(Collected data)
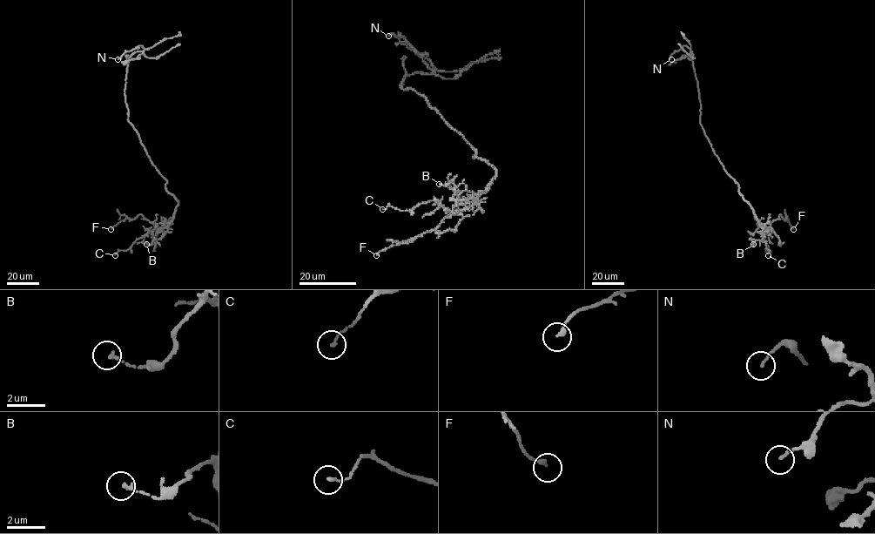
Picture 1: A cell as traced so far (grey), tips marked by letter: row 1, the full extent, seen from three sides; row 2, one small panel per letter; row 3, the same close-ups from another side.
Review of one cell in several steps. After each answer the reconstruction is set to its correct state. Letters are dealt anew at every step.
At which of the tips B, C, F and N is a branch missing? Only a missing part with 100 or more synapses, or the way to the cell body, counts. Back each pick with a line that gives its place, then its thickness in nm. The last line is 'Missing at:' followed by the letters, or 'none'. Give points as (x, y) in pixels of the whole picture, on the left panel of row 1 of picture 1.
Missing at: none

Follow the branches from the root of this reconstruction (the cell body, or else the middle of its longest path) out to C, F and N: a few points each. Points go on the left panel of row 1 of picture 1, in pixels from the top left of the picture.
C: (147, 155), (166, 180), (165, 189), (178, 205), (167, 226), (149, 230), (129, 249), (115, 255)
F: (147, 155), (166, 180), (165, 189), (178, 201), (173, 217), (167, 226), (158, 227), (139, 214), (111, 229)
N: (147, 155), (137, 131), (128, 120), (124, 91), (128, 58), (144, 49), (139, 45), (125, 51), (117, 59)

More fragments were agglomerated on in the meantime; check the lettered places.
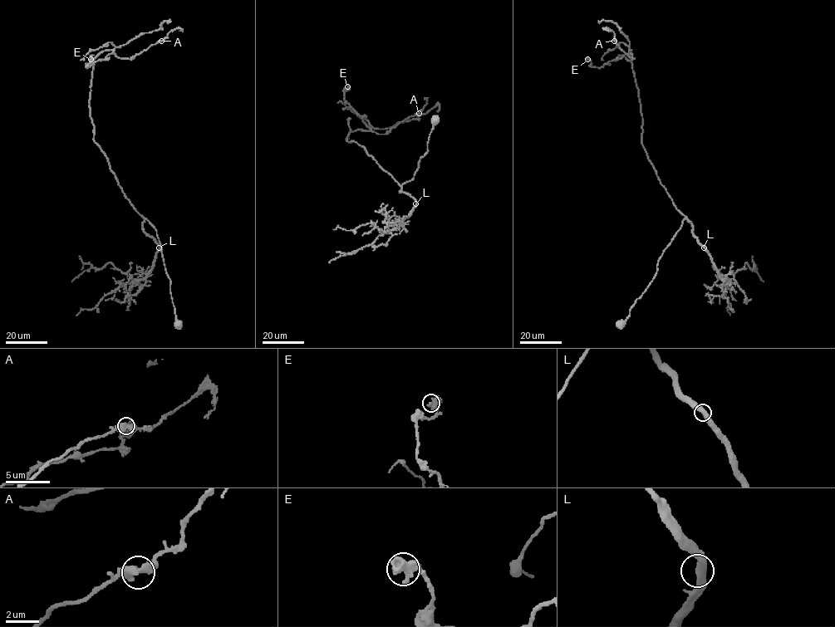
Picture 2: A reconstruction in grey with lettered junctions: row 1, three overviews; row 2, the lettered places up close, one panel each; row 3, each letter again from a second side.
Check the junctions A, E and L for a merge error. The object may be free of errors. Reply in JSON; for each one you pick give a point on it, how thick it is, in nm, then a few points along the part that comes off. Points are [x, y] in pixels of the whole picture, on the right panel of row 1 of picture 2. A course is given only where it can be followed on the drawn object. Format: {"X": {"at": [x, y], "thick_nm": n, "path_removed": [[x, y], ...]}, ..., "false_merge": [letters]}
{"false_merge": []}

▸ **What you are asked to do**:
Retype all the records exactly and keep out every picture.

▸ **Output of the task**:
Picture 1: A cell as traced so far (grey), tips marked by letter: row 1, the full extent, seen from three sides; row 2, one small panel per letter; row 3, the same close-ups from another side.
Review of one cell in several steps. After each answer the reconstruction is set to its correct state. Letters are dealt anew at every step.
At which of the tips B, C, F and N is a branch missing? Only a missing part with 100 or more synapses, or the way to the cell body, counts. Back each pick with a line that gives its place, then its thickness in nm. The last line is 'Missing at:' followed by the letters, or 'none'. Give points as (x, y) in pixels of the whole picture, on the left panel of row 1 of picture 1.
Missing at: none

Follow the branches from the root of this reconstruction (the cell body, or else the middle of its longest path) out to C, F and N: a few points each. Points go on the left panel of row 1 of picture 1, in pixels from the top left of the picture.
C: (147, 155), (166, 180), (165, 189), (178, 205), (167, 226), (149, 230), (129, 249), (115, 255)
F: (147, 155), (166, 180), (165, 189), (178, 201), (173, 217), (167, 226), (158, 227), (139, 214), (111, 229)
N: (147, 155), (137, 131), (128, 120), (124, 91), (128, 58), (144, 49), (139, 45), (125, 51), (117, 59)

More fragments were agglomerated on in the meantime; check the lettered places.
Picture 2: A reconstruction in grey with lettered junctions: row 1, three overviews; row 2, the lettered places up close, one panel each; row 3, each letter again from a second side.
Check the junctions A, E and L for a merge error. The object may be free of errors. Reply in JSON; for each one you pick give a point on it, how thick it is, in nm, then a few points along the part that comes off. Points are [x, y] in pixels of the whole picture, on the right panel of row 1 of picture 2. A course is given only where it can be followed on the drawn object. Format: {"X": {"at": [x, y], "thick_nm": n, "path_removed": [[x, y], ...]}, ..., "false_merge": [letters]}
{"false_merge": []}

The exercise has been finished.